### Provided information
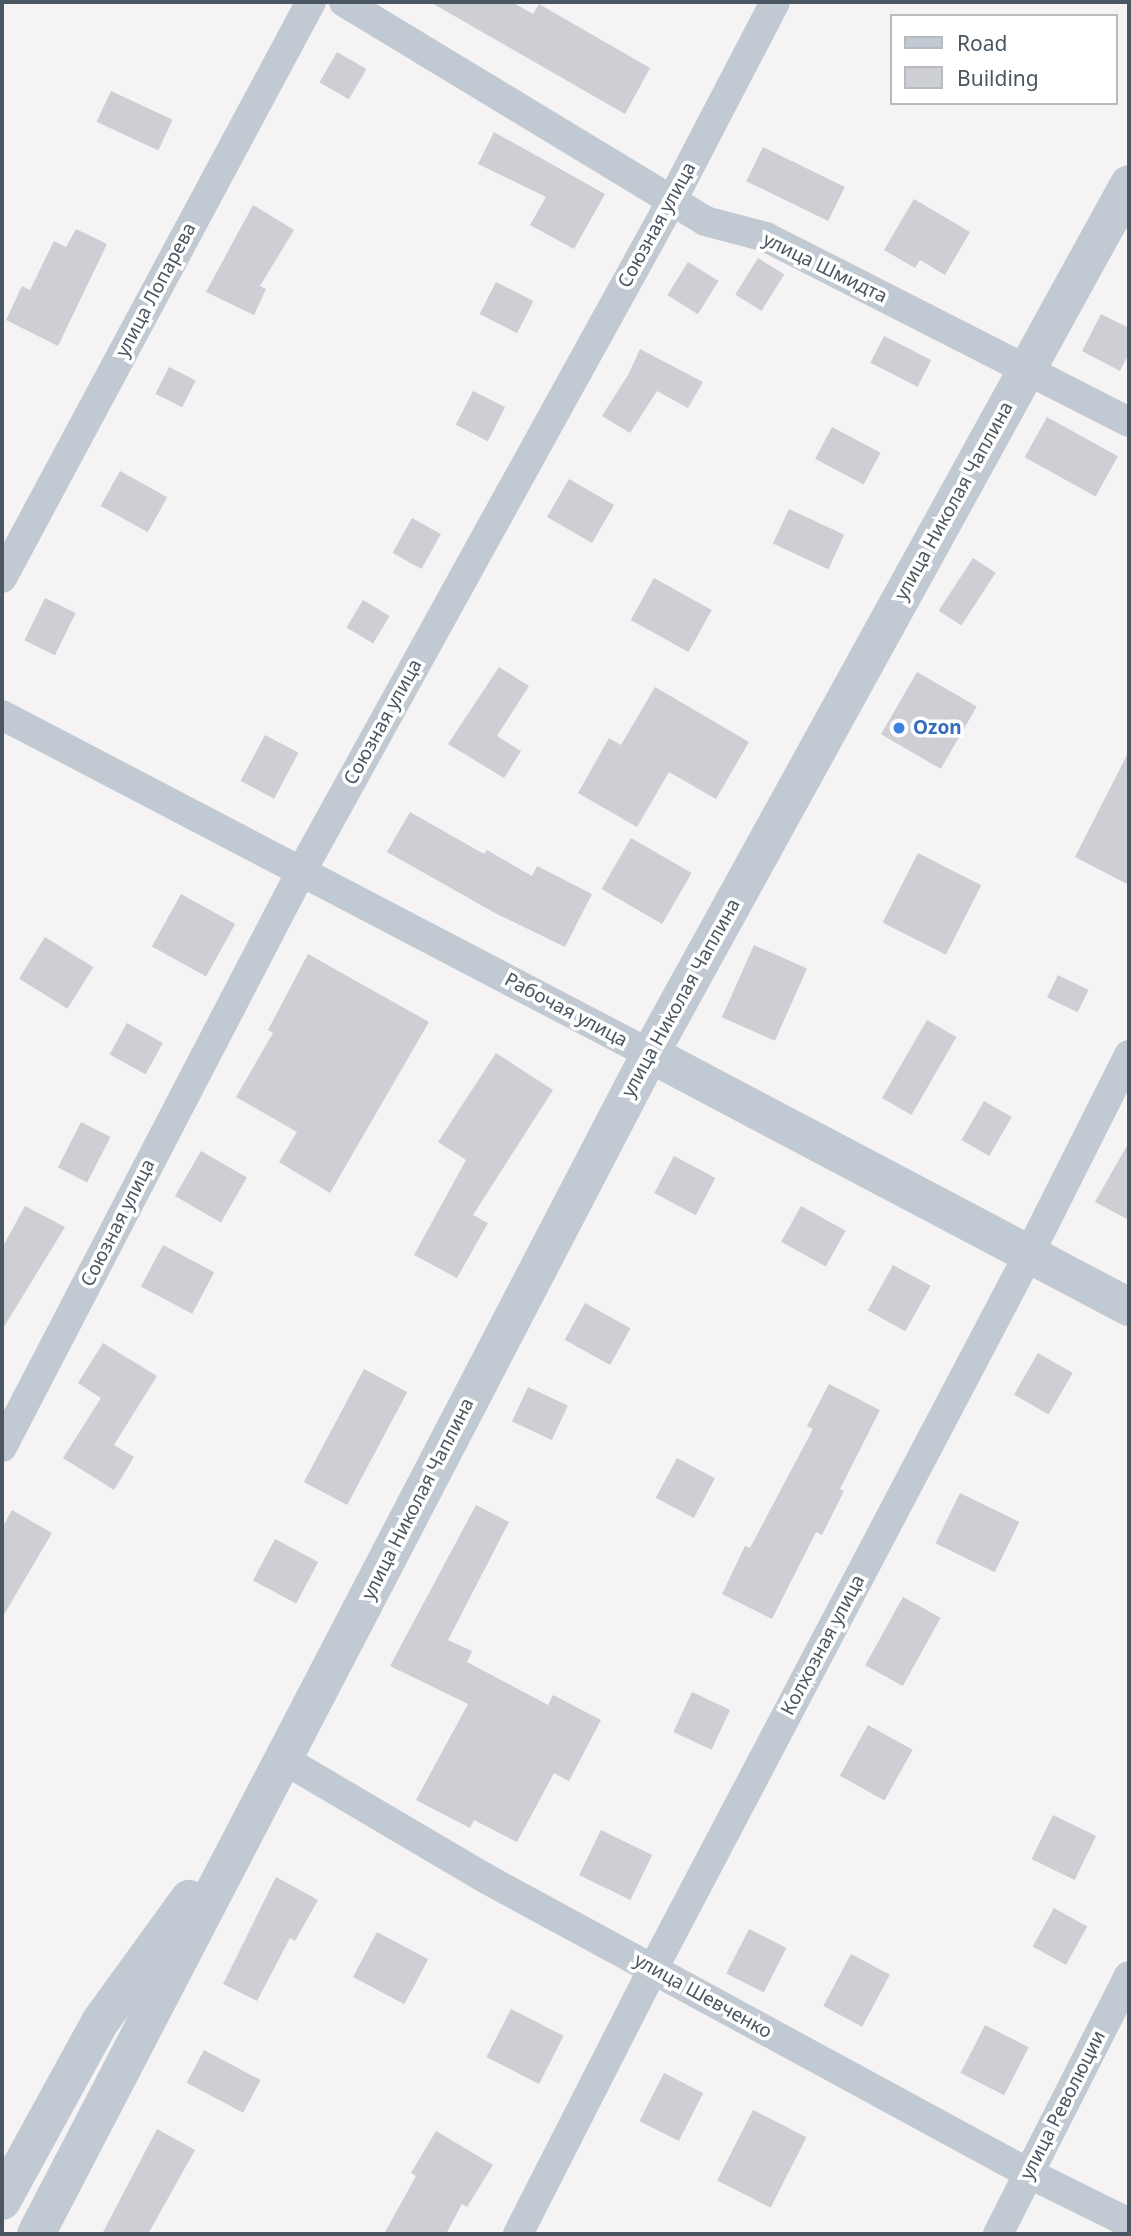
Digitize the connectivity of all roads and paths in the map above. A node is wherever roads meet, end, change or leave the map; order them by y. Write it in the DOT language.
graph roads {
  1 [pos="311,2"];
  2 [pos="344,2"];
  3 [pos="775,2"];
  4 [pos="1129,184"];
  5 [pos="671,202"];
  6 [pos="1028,368"];
  7 [pos="1129,422"];
  8 [pos="2,578"];
  9 [pos="2,715"];
  10 [pos="301,872"];
  11 [pos="650,1054"];
  12 [pos="1129,1055"];
  13 [pos="1028,1256"];
  14 [pos="1129,1307"];
  15 [pos="2,1447"];
  16 [pos="283,1759"];
  17 [pos="250,1820"];
  18 [pos="653,1969"];
  19 [pos="1129,1976"];
  20 [pos="1028,2173"];
  21 [pos="2,2201"];
  22 [pos="1129,2223"];
  23 [pos="36,2234"];
  24 [pos="518,2234"];
  25 [pos="998,2234"];
  1 -- 8 [label="street, улица Лопарева"];
  2 -- 5 [label="street, улица Шмидта"];
  3 -- 5 [label="street, Союзная улица"];
  4 -- 6 [label="street, улица Николая Чаплина"];
  5 -- 6 [label="street, улица Шмидта"];
  5 -- 10 [label="street, Союзная улица"];
  6 -- 7 [label="street, улица Шмидта"];
  6 -- 11 [label="street, улица Николая Чаплина"];
  9 -- 10 [label="street, Рабочая улица"];
  10 -- 11 [label="street, Рабочая улица"];
  10 -- 15 [label="street, Союзная улица"];
  11 -- 13 [label="street, Рабочая улица"];
  11 -- 16 [label="street, улица Николая Чаплина"];
  12 -- 13 [label="street, Колхозная улица"];
  13 -- 14 [label="street, Рабочая улица"];
  13 -- 18 [label="street, Колхозная улица"];
  16 -- 17 [label="street, улица Николая Чаплина"];
  16 -- 18 [label="street, улица Шевченко"];
  17 -- 21 [label="street"];
  17 -- 23 [label="street"];
  18 -- 20 [label="street, улица Шевченко"];
  18 -- 24 [label="street, Колхозная улица"];
  19 -- 20 [label="street, улица Революции"];
  20 -- 22 [label="street, улица Шевченко"];
  20 -- 25 [label="street, улица Революции"];
}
######
== Task directions ==
Tell how many lines above contain the word "Николая". Give the number alone.

== Written response ==
4